* ABOUT THIS TASK: Where a line contains "Eircode: w12 VK16", start there and write out that line and each one after it, word for word, through the final line of the entries; add nothing else.

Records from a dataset
..........
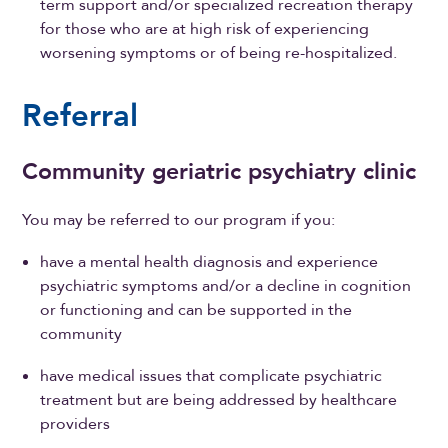
term support and/or specialized recreation therapy
for those who are at high risk of experiencing
worsening symptoms or of being re-hospitalized.
Referral
Community geriatric psychiatry clinic
You may be referred to our program if you:
have a mental health diagnosis and experience
psychiatric symptoms and/or a decline in cognition
or functioning and can be supported in the
community
have medical issues that complicate psychiatric
treatment but are being addressed by healthcare
providers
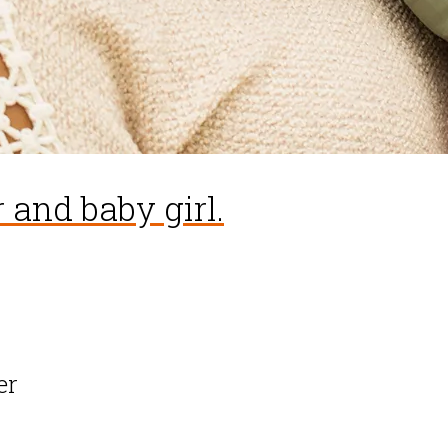
 and baby girl.
er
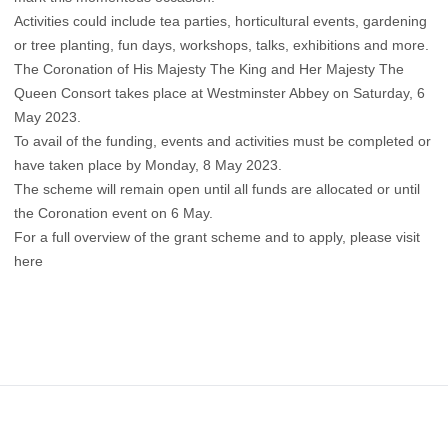
Activities could include tea parties, horticultural events, gardening
or tree planting, fun days, workshops, talks, exhibitions and more.
The Coronation of His Majesty The King and Her Majesty The
Queen Consort takes place at Westminster Abbey on Saturday, 6
May 2023.
To avail of the funding, events and activities must be completed or
have taken place by Monday, 8 May 2023.
The scheme will remain open until all funds are allocated or until
the Coronation event on 6 May.
For a full overview of the grant scheme and to apply, please visit
here
Footer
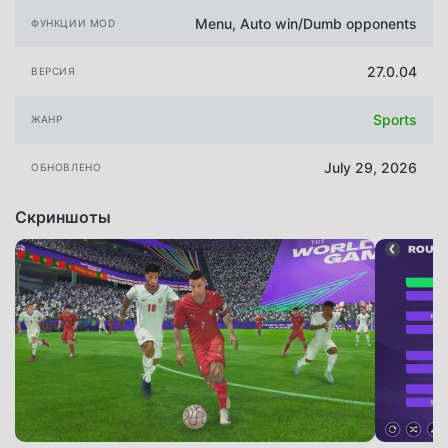
Menu, Auto win/Dumb opponents
ФУНКЦИИ MOD
27.0.04
ВЕРСИЯ
Sports
ЖАНР
July 29, 2026
ОБНОВЛЕНО
Скриншоты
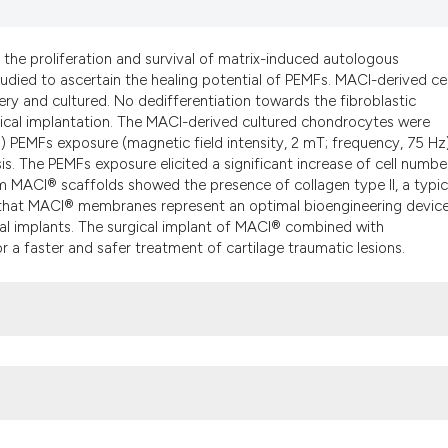
the cited claim, a
indicating in whic
 the proliferation and survival of matrix-induced autologous
citation was made
died to ascertain the healing potential of PEMFs. MACI-derived cel
ry and cultured. No dedifferentiation towards the fibroblastic
gical implantation. The MACI-derived cultured chondrocytes were
) PEMFs exposure (magnetic field intensity, 2 mT; frequency, 75 Hz
s. The PEMFs exposure elicited a significant increase of cell number
om MACI® scaffolds showed the presence of collagen type II, a typic
w that MACI® membranes represent an optimal bioengineering devic
cal implants. The surgical implant of MACI® combined with
 a faster and safer treatment of cartilage traumatic lesions.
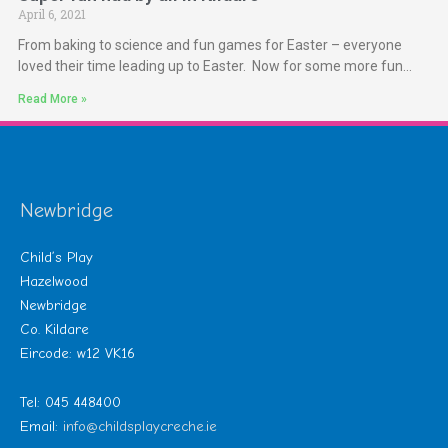
April 6, 2021
From baking to science and fun games for Easter – everyone
loved their time leading up to Easter. Now for some more fun…
Read More »
Newbridge
Child’s Play
Hazelwood
Newbridge
Co. Kildare
Eircode: w12 VK16
Tel: 045 448400
Email:
info@childsplaycreche.ie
..........
* SOLVED EXERCISE:
Eircode: w12 VK16
Tel: 045 448400
Email:
info@childsplaycreche.ie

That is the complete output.